William Higham, founder of agency Next Big Thing, however, insists this is not a phenomenon to be feared. “What we’re talking about is simply a more efficient, technology-based variant of what most SME owners do anyway,” he says. “Anybody who runs their own shop will notice customer behaviour as it unfolds in front of them, and will change things – stock, layout and so on – accordingly. A lot of 1960s fashions were created because designers such as Mary Quant and John Stephen saw people in their shops trying to pull a jacket down or lift a hem up. All real-time data does is make this happen more easily, efficiently and on a much bigger scale.”

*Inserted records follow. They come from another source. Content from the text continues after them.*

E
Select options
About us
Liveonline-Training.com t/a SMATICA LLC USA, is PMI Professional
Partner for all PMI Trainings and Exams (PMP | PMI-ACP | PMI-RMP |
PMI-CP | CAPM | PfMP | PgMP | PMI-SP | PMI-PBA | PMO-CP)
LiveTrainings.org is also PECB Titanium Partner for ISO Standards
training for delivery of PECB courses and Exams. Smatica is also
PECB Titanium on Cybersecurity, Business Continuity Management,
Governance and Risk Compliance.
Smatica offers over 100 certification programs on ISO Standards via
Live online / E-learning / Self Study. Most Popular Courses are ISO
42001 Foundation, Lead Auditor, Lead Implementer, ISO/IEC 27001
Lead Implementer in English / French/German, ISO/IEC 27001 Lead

But what about privacy? Our gradual acceptance of sharing personal data brings the phrase ‘boiling a frog’ to mind. “It’ll get to the point where we take it for granted,” says Higham. “There will always be a place for individuals to analyse that data – I don’t think we’ll ever be beholden to it. Whether that is within the organisation or an outside consultant, somebody needs to make decisions around the data streaming in. The algorithms that help make decisions will improve but decisions will still need to be made by humans. Any issues of trust will benefit SMEs more than big corporations, because people are more likely to trust a smaller entity with their information.”
What’s clear is that real-time data analytics needs leaders to respond – and with as close to zero latency as possible. “Real-time analytics marks the beginning of a new economy,” concludes Anagnostopoulos. “It’s one in which ubiquitous sensing and machine intelligence are seamlessly integrated with the human decision-maker, offering previously unthinkable efficiencies across existing markets, and creating altogether new ones.”